The censor’s fundamental miscalculation is the belief that ideas can be contained. They cannot. A book removed from a school library is available at the public library, at a bookstore, online, and in every home where a parent decided the challenge itself was recommendation enough. The act of banning converts a book from an object into an argument — and arguments, unlike objects, cannot be confiscated.
The books on this list have all survived their banning. Their challengers have not achieved comparable permanence.
Frequently Asked Questions
What is the difference between a 'challenged' book and a 'banned' book?
A challenge is a formal, documented request to remove or restrict a book from a library or school curriculum, typically filed by a parent, community group, or school board member. A ban is the actual removal or restriction that follows a successful challenge. The American Library Association tracks both, and its data consistently shows that most challenges target books in school libraries and K-12 classroom collections. The same book can be freely available in bookstores while being effectively banned from every school in a given district — which is why the school library is the primary battleground for most censorship disputes.
Which banned book has faced the most challenges in US schools?
According to American Library Association records, the most frequently challenged books over the past three decades include The Catcher in the Rye, The Color Purple, Of Mice and Men, and more recently Gender Queer and And Tango Makes Three. Among those on this list, To Kill a Mockingbird and Beloved have both appeared repeatedly at the top of annual challenged-books lists, and both have been the subject of formal removal proceedings in multiple school districts. The irony that two of the most morally serious American novels about racism are among the most challenged books is not lost on their defenders.
Does book banning actually reduce readership?

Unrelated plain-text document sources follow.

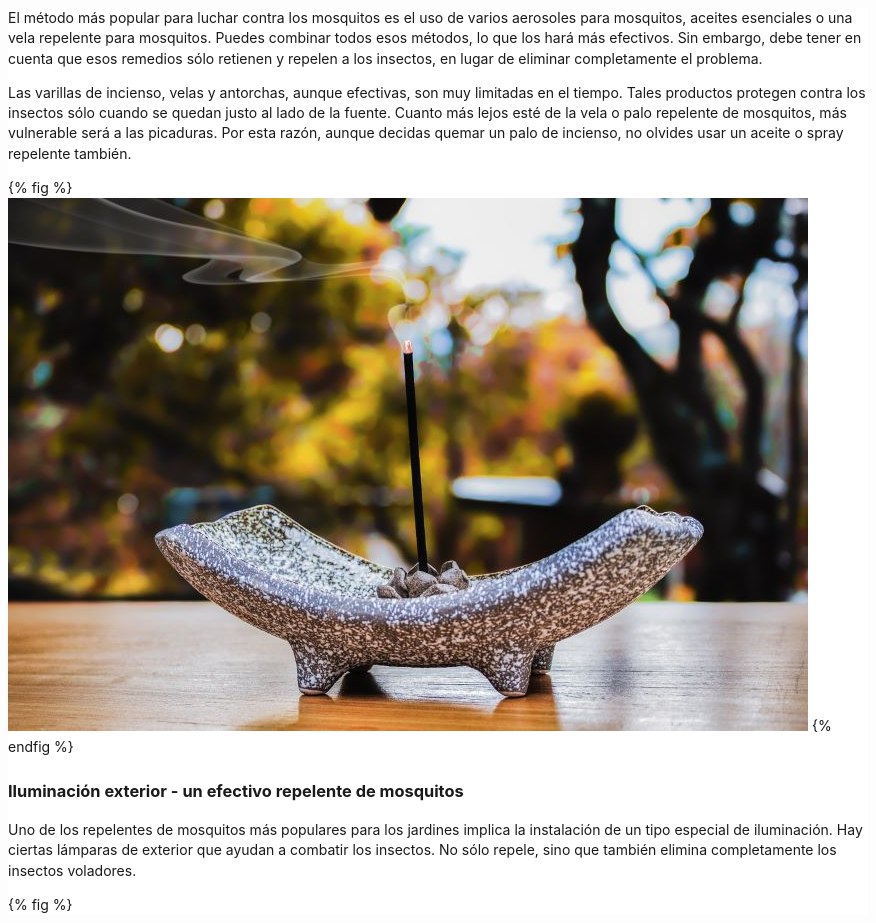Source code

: El método más popular para luchar contra los mosquitos es el uso de varios aerosoles para mosquitos, aceites esenciales o una vela repelente para mosquitos. Puedes combinar todos esos métodos, lo que los hará más efectivos. Sin embargo, debe tener en cuenta que esos remedios sólo retienen y repelen a los insectos, en lugar de eliminar completamente el problema.

Las varillas de incienso, velas y antorchas, aunque efectivas, son muy limitadas en el tiempo. Tales productos protegen contra los insectos sólo cuando se quedan justo al lado de la fuente. Cuanto más lejos esté de la vela o palo repelente de mosquitos, más vulnerable será a las picaduras. Por esta razón, aunque decidas quemar un palo de incienso, no olvides usar un aceite o spray repelente también.

{% fig %}
![Essential oils and mosquito repellent sprays](/uploads/kadzidlo-na-komary.jpg "Essential oils and mosquito repellent sprays")
{% endfig %}

### Iluminación exterior - un efectivo repelente de mosquitos

Uno de los repelentes de mosquitos más populares para los jardines implica la instalación de un tipo especial de iluminación. Hay ciertas lámparas de exterior que ayudan a combatir los insectos. No sólo repele, sino que también elimina completamente los insectos voladores.

{% fig %}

The evidence consistently says no. Sales of challenged books routinely spike after a ban is reported, a phenomenon sometimes called the Streisand Effect — the attempt to suppress information draws more attention to it than the information ever would have received on its own. When Virginia's Spotsylvania County school district removed Maia Kobabe's Gender Queer from school shelves in 2021, the book went from relative obscurity to a bestseller list. When American Psycho was refused by its original publisher and restricted in some countries, it became one of the defining controversial novels of the 1990s. Censors reliably underestimate this dynamic.
Should parents be able to remove books from school curricula on moral or religious grounds?
The legal position in the United States, established in Board of Education v. Pico (1982), is that school boards cannot remove books from libraries simply because they disagree with their ideas — though they retain broad discretion over curriculum. The more difficult question is whether a parent's objection to a specific book's content for their own child is the same as seeking to remove it for all children. Most librarians and educators draw a clear line: a parent can opt their child out of an assigned reading; they cannot opt every other child out of the library's collection. The right to read what you choose and the right to withhold that choice from others are not the same right.